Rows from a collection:
══════════════════════════════

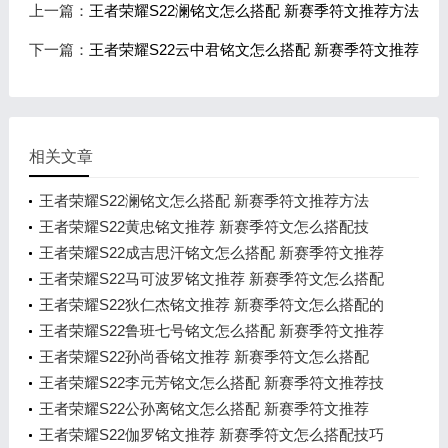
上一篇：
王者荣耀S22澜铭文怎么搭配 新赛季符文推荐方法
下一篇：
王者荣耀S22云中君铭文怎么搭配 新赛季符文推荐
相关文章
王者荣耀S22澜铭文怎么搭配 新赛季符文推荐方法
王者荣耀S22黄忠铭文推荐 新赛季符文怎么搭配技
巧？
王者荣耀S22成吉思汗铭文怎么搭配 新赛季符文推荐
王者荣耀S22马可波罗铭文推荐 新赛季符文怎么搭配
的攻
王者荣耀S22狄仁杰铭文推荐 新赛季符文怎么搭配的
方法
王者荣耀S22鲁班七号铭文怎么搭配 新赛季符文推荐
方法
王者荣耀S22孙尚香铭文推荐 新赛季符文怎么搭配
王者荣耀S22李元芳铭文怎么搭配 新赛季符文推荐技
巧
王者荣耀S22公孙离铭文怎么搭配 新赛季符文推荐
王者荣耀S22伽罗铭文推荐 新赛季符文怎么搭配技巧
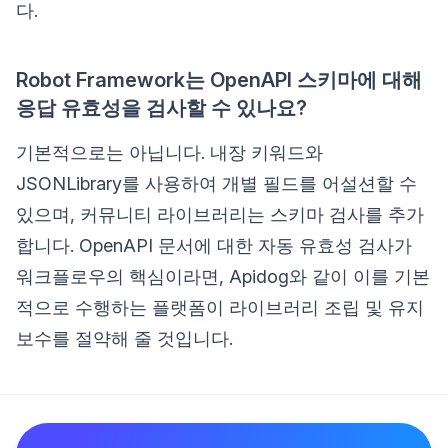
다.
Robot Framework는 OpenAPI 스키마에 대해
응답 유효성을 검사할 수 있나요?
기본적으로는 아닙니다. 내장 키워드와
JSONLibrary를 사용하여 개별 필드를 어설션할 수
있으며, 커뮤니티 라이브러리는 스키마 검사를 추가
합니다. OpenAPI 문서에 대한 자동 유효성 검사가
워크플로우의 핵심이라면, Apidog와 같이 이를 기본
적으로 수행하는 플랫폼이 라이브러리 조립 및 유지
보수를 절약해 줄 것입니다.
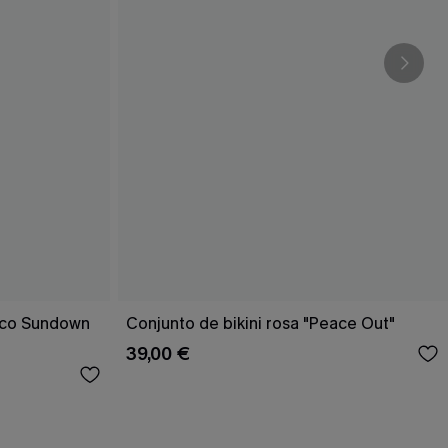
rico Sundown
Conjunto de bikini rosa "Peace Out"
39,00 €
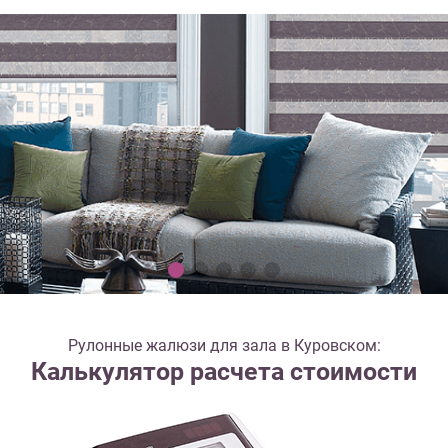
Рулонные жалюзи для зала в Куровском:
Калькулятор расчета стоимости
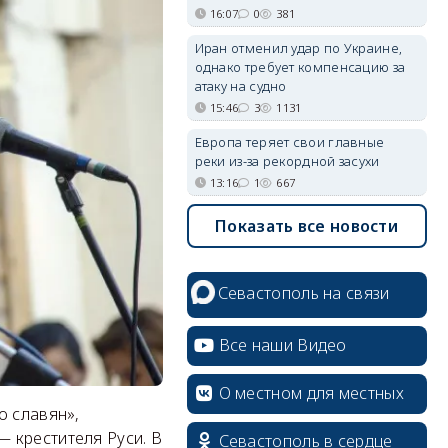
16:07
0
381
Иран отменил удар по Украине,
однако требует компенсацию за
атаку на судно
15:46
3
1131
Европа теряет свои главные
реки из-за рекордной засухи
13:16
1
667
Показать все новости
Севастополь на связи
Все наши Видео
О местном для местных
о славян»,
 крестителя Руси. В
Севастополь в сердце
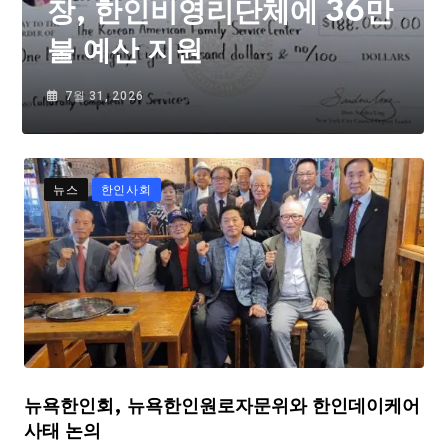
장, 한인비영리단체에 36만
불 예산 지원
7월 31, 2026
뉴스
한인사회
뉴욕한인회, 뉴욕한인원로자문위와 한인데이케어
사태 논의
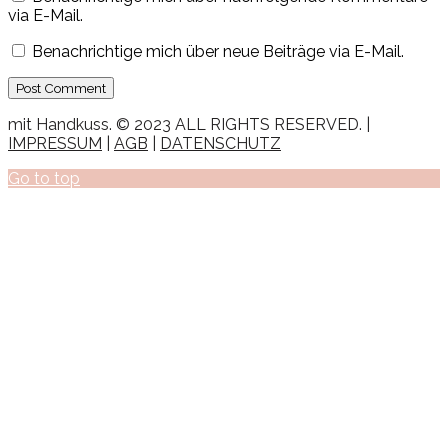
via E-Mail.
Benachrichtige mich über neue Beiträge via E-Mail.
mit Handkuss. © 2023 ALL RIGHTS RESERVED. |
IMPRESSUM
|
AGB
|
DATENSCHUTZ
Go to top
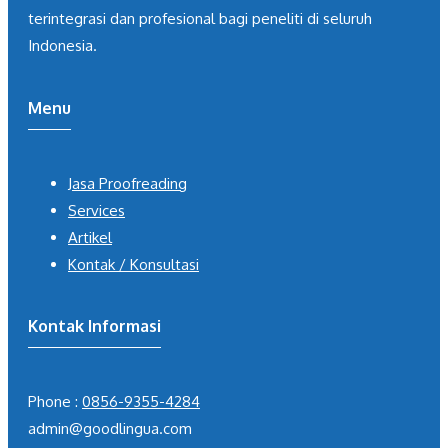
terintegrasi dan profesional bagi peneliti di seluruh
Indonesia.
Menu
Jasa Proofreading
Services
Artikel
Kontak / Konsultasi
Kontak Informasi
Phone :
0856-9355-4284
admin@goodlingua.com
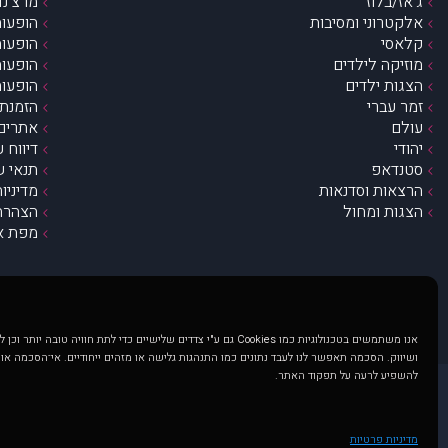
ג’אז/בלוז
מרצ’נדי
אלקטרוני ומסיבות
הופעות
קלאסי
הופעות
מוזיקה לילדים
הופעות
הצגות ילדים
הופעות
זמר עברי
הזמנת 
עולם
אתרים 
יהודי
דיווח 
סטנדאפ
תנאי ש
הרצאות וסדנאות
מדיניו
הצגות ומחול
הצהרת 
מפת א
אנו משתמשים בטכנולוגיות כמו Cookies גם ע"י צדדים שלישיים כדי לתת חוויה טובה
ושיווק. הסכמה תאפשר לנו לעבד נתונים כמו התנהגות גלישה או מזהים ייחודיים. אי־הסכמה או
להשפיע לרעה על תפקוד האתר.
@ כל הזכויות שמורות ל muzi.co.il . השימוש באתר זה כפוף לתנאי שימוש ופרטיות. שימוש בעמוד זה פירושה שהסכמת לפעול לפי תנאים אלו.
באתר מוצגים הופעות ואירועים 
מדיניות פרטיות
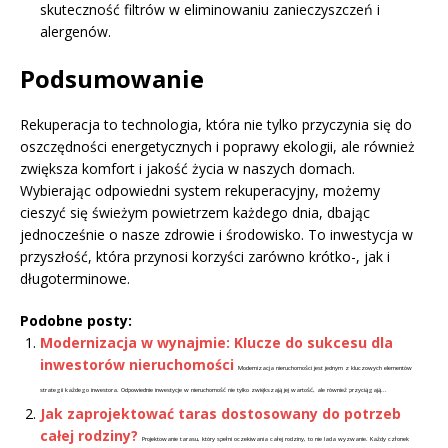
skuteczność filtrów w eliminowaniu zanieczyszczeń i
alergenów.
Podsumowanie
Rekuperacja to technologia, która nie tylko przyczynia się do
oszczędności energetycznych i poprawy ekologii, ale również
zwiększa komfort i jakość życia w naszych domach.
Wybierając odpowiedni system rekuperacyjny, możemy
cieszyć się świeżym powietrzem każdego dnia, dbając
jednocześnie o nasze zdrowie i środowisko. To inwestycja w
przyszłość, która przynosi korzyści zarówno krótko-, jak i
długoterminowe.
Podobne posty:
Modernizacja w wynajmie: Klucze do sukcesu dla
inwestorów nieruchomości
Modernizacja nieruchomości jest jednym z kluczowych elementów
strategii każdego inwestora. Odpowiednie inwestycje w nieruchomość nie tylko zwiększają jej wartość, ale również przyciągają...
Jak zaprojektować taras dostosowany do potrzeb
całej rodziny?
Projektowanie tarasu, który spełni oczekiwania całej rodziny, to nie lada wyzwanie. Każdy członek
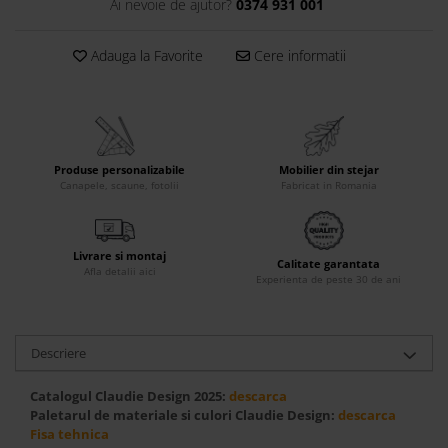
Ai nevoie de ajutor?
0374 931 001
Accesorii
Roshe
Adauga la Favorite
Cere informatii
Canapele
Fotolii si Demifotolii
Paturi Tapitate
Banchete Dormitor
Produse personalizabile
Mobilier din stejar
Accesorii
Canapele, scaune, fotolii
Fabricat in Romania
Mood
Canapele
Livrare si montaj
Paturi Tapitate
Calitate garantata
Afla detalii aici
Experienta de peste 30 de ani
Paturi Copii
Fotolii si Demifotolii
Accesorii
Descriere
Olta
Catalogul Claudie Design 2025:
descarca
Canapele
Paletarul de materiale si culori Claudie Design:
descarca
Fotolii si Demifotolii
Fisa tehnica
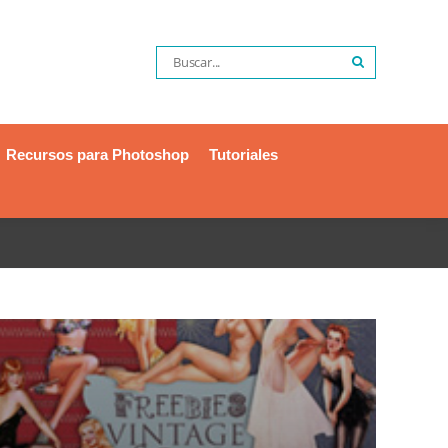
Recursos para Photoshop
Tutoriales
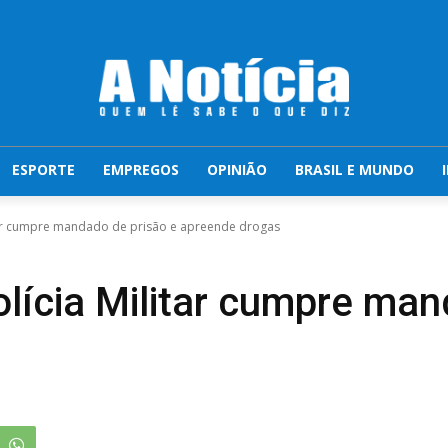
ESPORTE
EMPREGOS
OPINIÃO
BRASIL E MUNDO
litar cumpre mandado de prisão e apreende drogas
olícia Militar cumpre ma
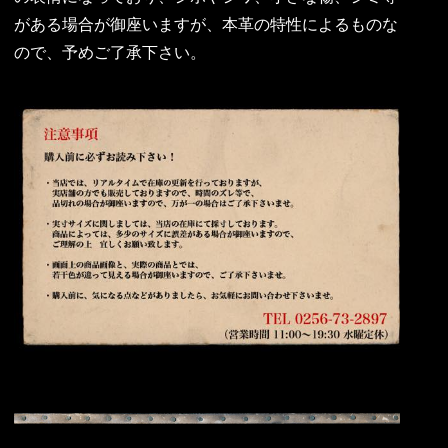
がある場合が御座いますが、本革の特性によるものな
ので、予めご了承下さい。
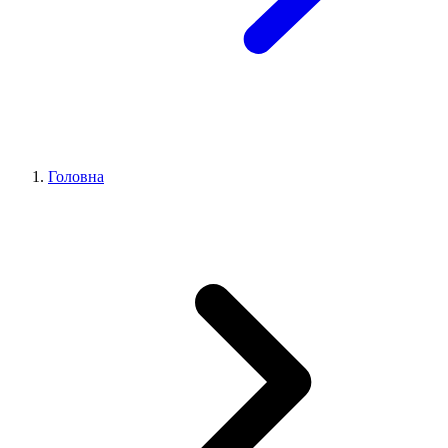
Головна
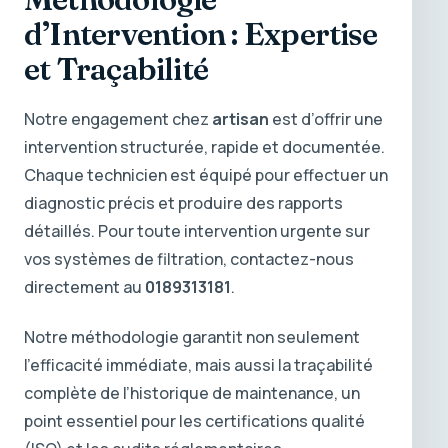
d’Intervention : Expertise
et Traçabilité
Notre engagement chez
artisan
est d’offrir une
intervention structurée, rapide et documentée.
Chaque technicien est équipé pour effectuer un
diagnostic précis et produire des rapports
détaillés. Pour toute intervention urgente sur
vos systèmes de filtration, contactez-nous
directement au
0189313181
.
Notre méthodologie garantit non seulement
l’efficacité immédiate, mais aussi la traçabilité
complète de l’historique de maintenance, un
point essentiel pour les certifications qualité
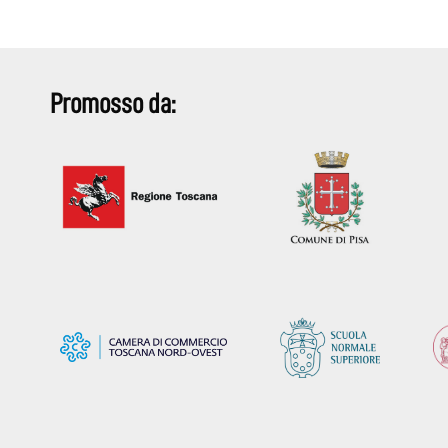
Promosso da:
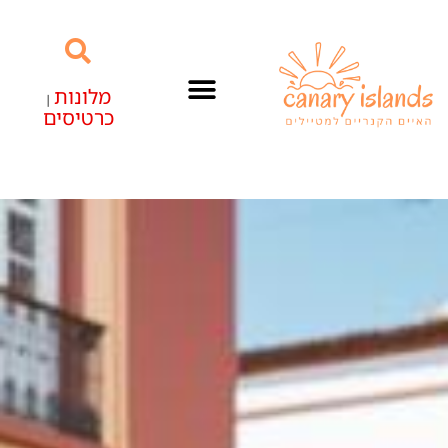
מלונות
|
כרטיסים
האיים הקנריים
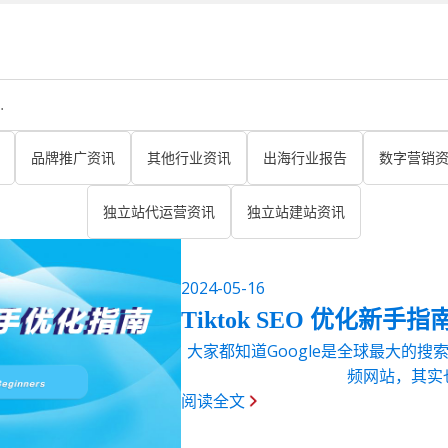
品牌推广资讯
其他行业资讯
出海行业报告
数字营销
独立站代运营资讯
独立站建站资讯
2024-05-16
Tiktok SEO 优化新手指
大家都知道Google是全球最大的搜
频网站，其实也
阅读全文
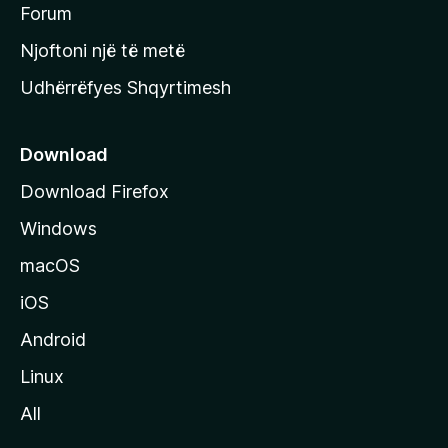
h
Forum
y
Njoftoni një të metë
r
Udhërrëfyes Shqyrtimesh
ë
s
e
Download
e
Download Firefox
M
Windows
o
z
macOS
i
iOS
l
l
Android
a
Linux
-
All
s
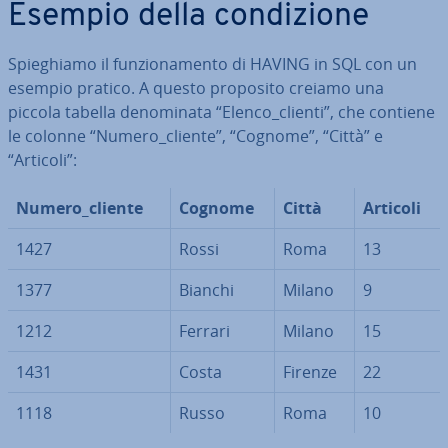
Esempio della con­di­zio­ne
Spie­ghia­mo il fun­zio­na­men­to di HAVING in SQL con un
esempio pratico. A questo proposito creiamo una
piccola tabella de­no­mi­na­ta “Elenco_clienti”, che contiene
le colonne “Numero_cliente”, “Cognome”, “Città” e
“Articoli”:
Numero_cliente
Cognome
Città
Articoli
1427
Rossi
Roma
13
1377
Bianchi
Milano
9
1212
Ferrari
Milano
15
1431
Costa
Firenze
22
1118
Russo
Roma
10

══════════════════════════════

Exercise goal
Reproduce every line of text from all the rows above without any changes, and leave out the pictures.

Response to the exercise
上一篇：
王者荣耀S22澜铭文怎么搭配 新赛季符文推荐方法
下一篇：
王者荣耀S22云中君铭文怎么搭配 新赛季符文推荐
相关文章
王者荣耀S22澜铭文怎么搭配 新赛季符文推荐方法
王者荣耀S22黄忠铭文推荐 新赛季符文怎么搭配技
巧？
王者荣耀S22成吉思汗铭文怎么搭配 新赛季符文推荐
王者荣耀S22马可波罗铭文推荐 新赛季符文怎么搭配
的攻
王者荣耀S22狄仁杰铭文推荐 新赛季符文怎么搭配的
方法
王者荣耀S22鲁班七号铭文怎么搭配 新赛季符文推荐
方法
王者荣耀S22孙尚香铭文推荐 新赛季符文怎么搭配
王者荣耀S22李元芳铭文怎么搭配 新赛季符文推荐技
巧
王者荣耀S22公孙离铭文怎么搭配 新赛季符文推荐
王者荣耀S22伽罗铭文推荐 新赛季符文怎么搭配技巧
다.
Robot Framework는 OpenAPI 스키마에 대해
응답 유효성을 검사할 수 있나요?
기본적으로는 아닙니다. 내장 키워드와
JSONLibrary를 사용하여 개별 필드를 어설션할 수
있으며, 커뮤니티 라이브러리는 스키마 검사를 추가
합니다. OpenAPI 문서에 대한 자동 유효성 검사가
워크플로우의 핵심이라면, Apidog와 같이 이를 기본
적으로 수행하는 플랫폼이 라이브러리 조립 및 유지
보수를 절약해 줄 것입니다.
rico Sundown
Conjunto de bikini rosa "Peace Out"
39,00 €
Рулонные жалюзи для зала в Куровском:
Калькулятор расчета стоимости
16:07
0
381
Иран отменил удар по Украине,
однако требует компенсацию за
атаку на судно
15:46
3
1131
Европа теряет свои главные
реки из-за рекордной засухи
13:16
1
667
Показать все новости
Севастополь на связи
Все наши Видео
О местном для местных
о славян»,
 крестителя Руси. В
Севастополь в сердце
장, 한인비영리단체에 36만
불 예산 지원
7월 31, 2026
뉴스
한인사회
뉴욕한인회, 뉴욕한인원로자문위와 한인데이케어
사태 논의
via E-Mail.
Benachrichtige mich über neue Beiträge via E-Mail.
mit Handkuss. © 2023 ALL RIGHTS RESERVED. |
IMPRESSUM
|
AGB
|
DATENSCHUTZ
Go to top
terintegrasi dan profesional bagi peneliti di seluruh
Indonesia.
Menu
Jasa Proofreading
Services
Artikel
Kontak / Konsultasi
Kontak Informasi
Phone :
0856-9355-4284
admin@goodlingua.com
ג’אז/בלוז
מרצ’נדי
אלקטרוני ומסיבות
הופעות
קלאסי
הופעות
מוזיקה לילדים
הופעות
הצגות ילדים
הופעות
זמר עברי
הזמנת 
עולם
אתרים 
יהודי
דיווח 
סטנדאפ
תנאי ש
הרצאות וסדנאות
מדיניו
הצגות ומחול
הצהרת 
מפת א
אנו משתמשים בטכנולוגיות כמו Cookies גם ע"י צדדים שלישיים כדי לתת חוויה טובה
ושיווק. הסכמה תאפשר לנו לעבד נתונים כמו התנהגות גלישה או מזהים ייחודיים. אי־הסכמה או
להשפיע לרעה על תפקוד האתר.
@ כל הזכויות שמורות ל muzi.co.il . השימוש באתר זה כפוף לתנאי שימוש ופרטיות. שימוש בעמוד זה פירושה שהסכמת לפעול לפי תנאים אלו.
באתר מוצגים הופעות ואירועים 
מדיניות פרטיות
skuteczność filtrów w eliminowaniu zanieczyszczeń i
alergenów.
Podsumowanie
Rekuperacja to technologia, która nie tylko przyczynia się do
oszczędności energetycznych i poprawy ekologii, ale również
zwiększa komfort i jakość życia w naszych domach.
Wybierając odpowiedni system rekuperacyjny, możemy
cieszyć się świeżym powietrzem każdego dnia, dbając
jednocześnie o nasze zdrowie i środowisko. To inwestycja w
przyszłość, która przynosi korzyści zarówno krótko-, jak i
długoterminowe.
Podobne posty:
Modernizacja w wynajmie: Klucze do sukcesu dla
inwestorów nieruchomości
Modernizacja nieruchomości jest jednym z kluczowych elementów
strategii każdego inwestora. Odpowiednie inwestycje w nieruchomość nie tylko zwiększają jej wartość, ale również przyciągają...
Jak zaprojektować taras dostosowany do potrzeb
całej rodziny?
Projektowanie tarasu, który spełni oczekiwania całej rodziny, to nie lada wyzwanie. Każdy członek
Ai nevoie de ajutor?
0374 931 001
Accesorii
Roshe
Adauga la Favorite
Cere informatii
Canapele
Fotolii si Demifotolii
Paturi Tapitate
Banchete Dormitor
Produse personalizabile
Mobilier din stejar
Accesorii
Canapele, scaune, fotolii
Fabricat in Romania
Mood
Canapele
Livrare si montaj
Paturi Tapitate
Calitate garantata
Afla detalii aici
Experienta de peste 30 de ani
Paturi Copii
Fotolii si Demifotolii
Accesorii
Descriere
Olta
Catalogul Claudie Design 2025:
descarca
Canapele
Paletarul de materiale si culori Claudie Design:
descarca
Fotolii si Demifotolii
Fisa tehnica
Recursos para Photoshop
Tutoriales
ESPORTE
EMPREGOS
OPINIÃO
BRASIL E MUNDO
litar cumpre mandado de prisão e apreende drogas
olícia Militar cumpre ma
がある場合が御座いますが、本革の特性によるものな
ので、予めご了承下さい。
Головна
d’Intervention : Expertise
et Traçabilité
Notre engagement chez
artisan
est d’offrir une
intervention structurée, rapide et documentée.
Chaque technicien est équipé pour effectuer un
diagnostic précis et produire des rapports
détaillés. Pour toute intervention urgente sur
vos systèmes de filtration, contactez-nous
directement au
0189313181
.
Notre méthodologie garantit non seulement
l’efficacité immédiate, mais aussi la traçabilité
complète de l’historique de maintenance, un
point essentiel pour les certifications qualité
Promosso da:
מלונות
|
כרטיסים
האיים הקנריים
品牌推广资讯
其他行业资讯
出海行业报告
数字营销
独立站代运营资讯
独立站建站资讯
2024-05-16
Tiktok SEO 优化新手指
大家都知道Google是全球最大的搜
频网站，其实也
阅读全文
h
Forum
y
Njoftoni një të metë
r
Udhërrëfyes Shqyrtimesh
ë
s
e
Download
e
Download Firefox
M
Windows
o
z
macOS
i
iOS
l
l
Android
a
Linux
-
All
s
Esempio della con­di­zio­ne
Spie­ghia­mo il fun­zio­na­men­to di HAVING in SQL con un
esempio pratico. A questo proposito creiamo una
piccola tabella de­no­mi­na­ta “Elenco_clienti”, che contiene
le colonne “Numero_cliente”, “Cognome”, “Città” e
“Articoli”:
Numero_cliente
Cognome
Città
Articoli
1427
Rossi
Roma
13
1377
Bianchi
Milano
9
1212
Ferrari
Milano
15
1431
Costa
Firenze
22
1118
Russo
Roma
10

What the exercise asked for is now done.